Behind the Music: Challenging “Music as Resistance”

This series will introduce the scholars and musicians who will participate in USC Shoah Foundation Center for Advanced Genocide Research’s international workshop Singing in the Lion’s Mouth: Music as Resistance to Genocide, Oct. 10-11, 2015. The event will include two days of programming that highlight the use of music as a tool to resist oppression and spread awareness, including film screenings, and academic symposium and a concert

At the academic symposium, scholars will discuss how music was used as resistance in a number of conflicts around the world. Tina Frühauf will instead focus on the very definition of “resistance” itself.
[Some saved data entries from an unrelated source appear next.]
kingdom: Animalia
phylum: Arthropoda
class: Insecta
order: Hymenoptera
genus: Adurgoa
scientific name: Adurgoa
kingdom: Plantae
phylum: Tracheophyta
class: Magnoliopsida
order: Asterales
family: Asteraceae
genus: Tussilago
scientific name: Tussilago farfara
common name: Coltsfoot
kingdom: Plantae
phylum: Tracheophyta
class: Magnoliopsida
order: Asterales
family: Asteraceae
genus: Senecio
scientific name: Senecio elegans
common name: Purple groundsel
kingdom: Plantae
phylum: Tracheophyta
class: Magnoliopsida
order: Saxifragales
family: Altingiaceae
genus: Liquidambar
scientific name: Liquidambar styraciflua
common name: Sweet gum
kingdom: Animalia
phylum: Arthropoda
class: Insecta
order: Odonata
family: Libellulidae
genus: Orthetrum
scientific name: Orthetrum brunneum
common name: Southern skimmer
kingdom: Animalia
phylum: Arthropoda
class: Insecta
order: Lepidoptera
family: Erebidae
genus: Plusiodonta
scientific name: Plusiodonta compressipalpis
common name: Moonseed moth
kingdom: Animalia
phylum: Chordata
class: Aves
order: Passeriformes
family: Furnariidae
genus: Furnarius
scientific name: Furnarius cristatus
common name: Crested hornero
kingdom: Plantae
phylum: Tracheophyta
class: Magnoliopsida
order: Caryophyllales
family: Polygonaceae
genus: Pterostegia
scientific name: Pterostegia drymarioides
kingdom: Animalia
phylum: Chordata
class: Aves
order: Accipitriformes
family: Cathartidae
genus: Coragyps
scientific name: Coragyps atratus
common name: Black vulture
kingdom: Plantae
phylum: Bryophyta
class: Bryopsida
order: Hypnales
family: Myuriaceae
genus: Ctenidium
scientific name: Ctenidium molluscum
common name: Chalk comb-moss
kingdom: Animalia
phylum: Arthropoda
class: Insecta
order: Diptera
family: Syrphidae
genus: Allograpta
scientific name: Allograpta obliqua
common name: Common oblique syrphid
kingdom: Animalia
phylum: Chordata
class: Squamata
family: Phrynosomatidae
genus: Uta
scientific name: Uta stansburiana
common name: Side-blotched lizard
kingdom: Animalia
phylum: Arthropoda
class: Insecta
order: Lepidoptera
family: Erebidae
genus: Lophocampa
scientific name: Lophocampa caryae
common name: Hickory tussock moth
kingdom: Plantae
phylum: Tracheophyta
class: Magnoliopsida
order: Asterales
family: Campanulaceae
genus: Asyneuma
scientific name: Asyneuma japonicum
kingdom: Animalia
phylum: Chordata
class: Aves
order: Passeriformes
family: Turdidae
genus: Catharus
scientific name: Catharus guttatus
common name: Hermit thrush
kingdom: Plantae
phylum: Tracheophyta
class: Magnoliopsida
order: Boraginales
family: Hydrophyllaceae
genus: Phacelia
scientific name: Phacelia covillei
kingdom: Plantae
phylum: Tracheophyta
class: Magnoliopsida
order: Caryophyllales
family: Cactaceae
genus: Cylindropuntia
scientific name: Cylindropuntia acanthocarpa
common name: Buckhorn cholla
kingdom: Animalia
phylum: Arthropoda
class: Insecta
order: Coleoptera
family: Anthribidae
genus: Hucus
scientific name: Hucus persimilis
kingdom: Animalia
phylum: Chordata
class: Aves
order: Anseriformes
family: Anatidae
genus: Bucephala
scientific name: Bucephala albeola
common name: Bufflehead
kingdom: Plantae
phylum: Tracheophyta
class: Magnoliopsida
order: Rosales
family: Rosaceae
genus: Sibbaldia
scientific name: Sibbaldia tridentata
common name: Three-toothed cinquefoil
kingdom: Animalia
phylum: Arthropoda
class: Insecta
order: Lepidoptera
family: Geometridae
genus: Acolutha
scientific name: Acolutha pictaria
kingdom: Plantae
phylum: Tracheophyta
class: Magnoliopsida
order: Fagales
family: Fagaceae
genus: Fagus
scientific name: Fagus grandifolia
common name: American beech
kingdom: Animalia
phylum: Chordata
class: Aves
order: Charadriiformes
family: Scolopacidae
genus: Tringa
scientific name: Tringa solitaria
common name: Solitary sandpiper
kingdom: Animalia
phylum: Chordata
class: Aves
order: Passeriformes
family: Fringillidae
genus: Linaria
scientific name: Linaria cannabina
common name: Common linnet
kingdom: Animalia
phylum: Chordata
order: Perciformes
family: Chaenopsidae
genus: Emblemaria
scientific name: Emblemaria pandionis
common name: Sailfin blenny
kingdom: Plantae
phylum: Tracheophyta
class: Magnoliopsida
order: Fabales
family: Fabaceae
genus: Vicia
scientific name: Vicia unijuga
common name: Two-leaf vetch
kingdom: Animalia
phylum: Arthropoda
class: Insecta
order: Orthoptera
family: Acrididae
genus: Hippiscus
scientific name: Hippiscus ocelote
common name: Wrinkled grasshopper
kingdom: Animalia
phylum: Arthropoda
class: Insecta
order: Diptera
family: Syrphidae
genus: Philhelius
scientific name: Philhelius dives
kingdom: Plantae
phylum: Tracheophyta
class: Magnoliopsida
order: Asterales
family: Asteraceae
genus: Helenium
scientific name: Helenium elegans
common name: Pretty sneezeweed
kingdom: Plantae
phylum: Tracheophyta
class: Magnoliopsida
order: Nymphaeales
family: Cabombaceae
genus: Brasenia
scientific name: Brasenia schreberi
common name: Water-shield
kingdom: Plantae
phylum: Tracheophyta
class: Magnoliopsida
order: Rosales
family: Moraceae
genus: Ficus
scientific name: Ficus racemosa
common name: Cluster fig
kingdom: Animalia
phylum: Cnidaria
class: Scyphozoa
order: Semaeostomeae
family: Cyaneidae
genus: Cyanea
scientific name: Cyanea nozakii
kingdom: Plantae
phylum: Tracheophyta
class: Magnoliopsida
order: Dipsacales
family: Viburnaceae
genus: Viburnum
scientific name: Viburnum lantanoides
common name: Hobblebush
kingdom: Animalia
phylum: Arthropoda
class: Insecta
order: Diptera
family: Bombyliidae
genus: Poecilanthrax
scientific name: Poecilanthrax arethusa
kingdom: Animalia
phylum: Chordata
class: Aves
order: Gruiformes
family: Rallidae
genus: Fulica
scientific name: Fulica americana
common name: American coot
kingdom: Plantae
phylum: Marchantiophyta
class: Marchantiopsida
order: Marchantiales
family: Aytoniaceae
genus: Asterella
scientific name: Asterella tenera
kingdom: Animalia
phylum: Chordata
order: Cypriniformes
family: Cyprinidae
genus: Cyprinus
Currently on the faculties of Columbia and CUNY, Frühauf focuses her research on music in Jewish communities from the 19th to 21st centuries. Following the centennial of the Armenian Genocide this spring, she became particularly interested in how definitions of resistance can be applied to genocides in general.

Her presentation, “Sounds Before Surrender: Theory and Actuality of Jewish Musical Resistance under Nazi Rule,” will question whether music making truly represented resistance. Unlike the general claim that music making in camps and ghettos functioned as an expression of resistance, Frühauf will propose that the concept of resistance can actually be attributed to the post-Holocaust perceptions of Jews as survivors vs. victims.

Drawing on the Jews in Berlin who were not yet deported or who lived in hiding as a case study, Frühauf will redefine the concept of resistance, discuss how and in what context it occurs, with which means, and to what effect. She will propose a theory of musical resistance that suggests that music is resistance only under specific circumstances, when it represents the collected identity of the persecuted group, but does not have to be a collective act.

Frühauf’s research will provide a valuable counterpoint to the other presentations, hopefully inspiring the other scholars to think critically about what the idea of “music as resistance” actually means and when to use it.

“The danger in any research is that we adopt a paradigm without questioning it; my lecture specifically deals with the question of what resistance actually means,” Frühauf. “Hopefully, my peers and the audience will more mindfully think about the meaning of resistance, and not merely use it because it is a powerful term.”

She is looking forward to the discussions that will ensue at the symposium and hopes the other scholars really engage in each other’s work. Music can be a key component in studying genocide, she said.

“Following Lubavitcher thought, music is the language of the heart,” Frühauf said. “It can provide us with entirely different insights than other perspectives in the field of genocide studies offer.”